Der Blick auf das Sterben in Manns „Zauberberg“, mag ein stoischer sein, aber von der Logik auch ein überzeugender.

Foto: © unifr.ch

„Tatsächlich ist unser Sterben mehr eine Angelegenheit der Weiterlebenden als unserer selbst; denn ob wir es nun zu zitieren wissen oder nicht, so hat das Wort des witzigen Weisen jedenfalls volle seelische Gültigkeit, dass, solange wir sind, der Tod nicht ist, und dass, wenn der Tod ist, wir nicht sind; dass also zwischen uns und dem Tod gar keine reale Beziehung besteht und er ein Ding ist, das uns überhaupt nichts und nur allenfalls Welt und Natur etwas angeht, – weshalb denn auch alle Wesen ihm mit großer Ruhe, Gleichgültigkeit, Verantwortungslosigkeit und egoistischer Unschuld entgegenblicken.“
Der Zauberberg, Thomas Mann (1875-1955)

Literarisch wertvolle Bücher erfreuen den Geist und die Seele des Lesers.

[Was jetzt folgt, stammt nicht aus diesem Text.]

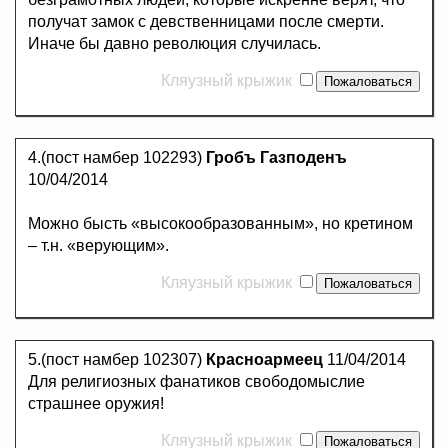
получат замок с девственницами после смерти.
Иначе бы давно революция случилась.
Кляузный крыжик
4.(пост намбер 102293)
Гробъ Газподенъ
10/04/2014
Можно бысть «высокообразованным», но кретином
– т.н. «верующим».
Кляузный крыжик
5.(пост намбер 102307)
Красноармеец
11/04/2014
Для религиозных фанатиков свободомыслие
страшнее оружия!
Кляузный крыжик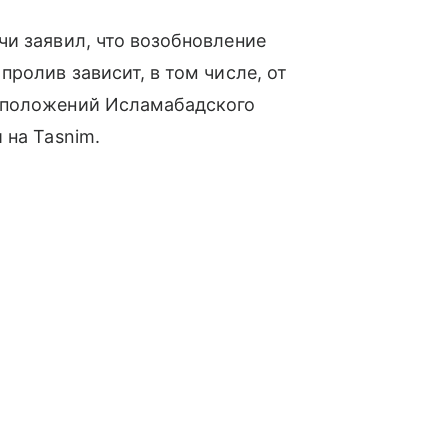
и заявил, что возобновление
ролив зависит, в том числе, от
 положений Исламабадского
 на Tasnim.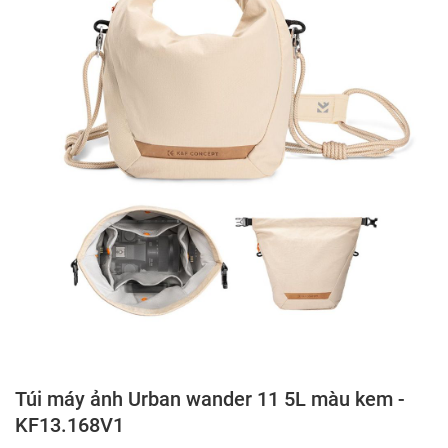
Túi máy ảnh Urban wander 11 5L màu kem -
KF13.168V1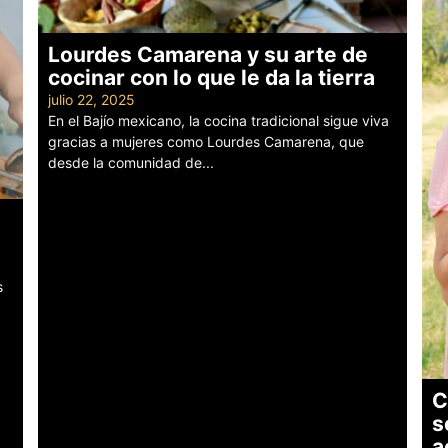
Lourdes Camarena y su arte de
cocinar con lo que le da la tierra
julio 22, 2025
En el Bajío mexicano, la cocina tradicional sigue viva
gracias a mujeres como Lourdes Camarena, que
desde la comunidad de...
Leer más
s
C
s
a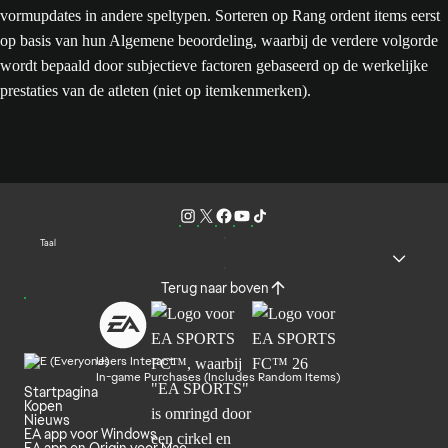
vormupdates in andere speltypen. Sorteren op Rang ordent items eerst
op basis van hun Algemene beoordeling, waarbij de verdere volgorde
wordt bepaald door subjectieve factoren gebaseerd op de werkelijke
prestaties van de atleten (niet op itemkenmerken).
Taal
Terug naar boven
Users Interact
In-game Purchases (Includes Random Items)
Startpagina
Kopen
Nieuws
EA app voor Windows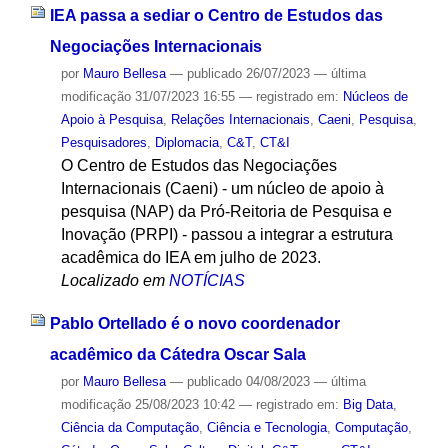
IEA passa a sediar o Centro de Estudos das
Negociações Internacionais
por
Mauro Bellesa
—
publicado
26/07/2023
—
última
modificação
31/07/2023 16:55
— registrado em:
Núcleos de
Apoio à Pesquisa
,
Relações Internacionais
,
Caeni
,
Pesquisa
,
Pesquisadores
,
Diplomacia
,
C&T
,
CT&I
O Centro de Estudos das Negociações
Internacionais (Caeni) - um núcleo de apoio à
pesquisa (NAP) da Pró-Reitoria de Pesquisa e
Inovação (PRPI) - passou a integrar a estrutura
acadêmica do IEA em julho de 2023.
Localizado em
NOTÍCIAS
Pablo Ortellado é o novo coordenador
acadêmico da Cátedra Oscar Sala
por
Mauro Bellesa
—
publicado
04/08/2023
—
última
modificação
25/08/2023 10:42
— registrado em:
Big Data
,
Ciência da Computação
,
Ciência e Tecnologia
,
Computação
,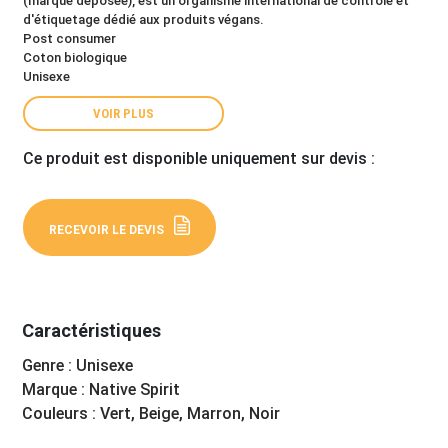
(marque déposée), est un organisme international de contrôle et
d'étiquetage dédié aux produits végans.
Post consumer
Coton biologique
Unisexe
VOIR PLUS
Ce produit est disponible uniquement sur devis :
RECEVOIR LE DEVIS
Caractéristiques
Genre : Unisexe
Marque : Native Spirit
Couleurs : Vert, Beige, Marron, Noir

Wenn aber eine Ansicht des Schreibenden, uns über unser Leben reflektieren lässt oder dieses sogar positiv verändert, dann ist der Wert eines guten Buches eigentlich unbezahlbar.
Euer, Kultur Jack!

Foto Beitragsbild: Pixabay

Über den Autor

Kultur Jack

Vor längerer Zeit in Wien geboren, und bis heute mit der Ortswahl glücklich! Da man von kultureller Leidenschaft allein schwer leben kann, bin ich, im kaufmännischen Bereich, selbständig tätig. Meiner Meinung nach, sollte man geistige Genüsse, nach deren Entdeckung, teilen und weitergeben, damit so viele Menschen wie möglich davon berührt werden. Es liegt ja auch im Sinne des Künstlers, sonst würde er ja kein Buch drucken lassen, oder Bilder zur Schau stellen. Mehr über mich !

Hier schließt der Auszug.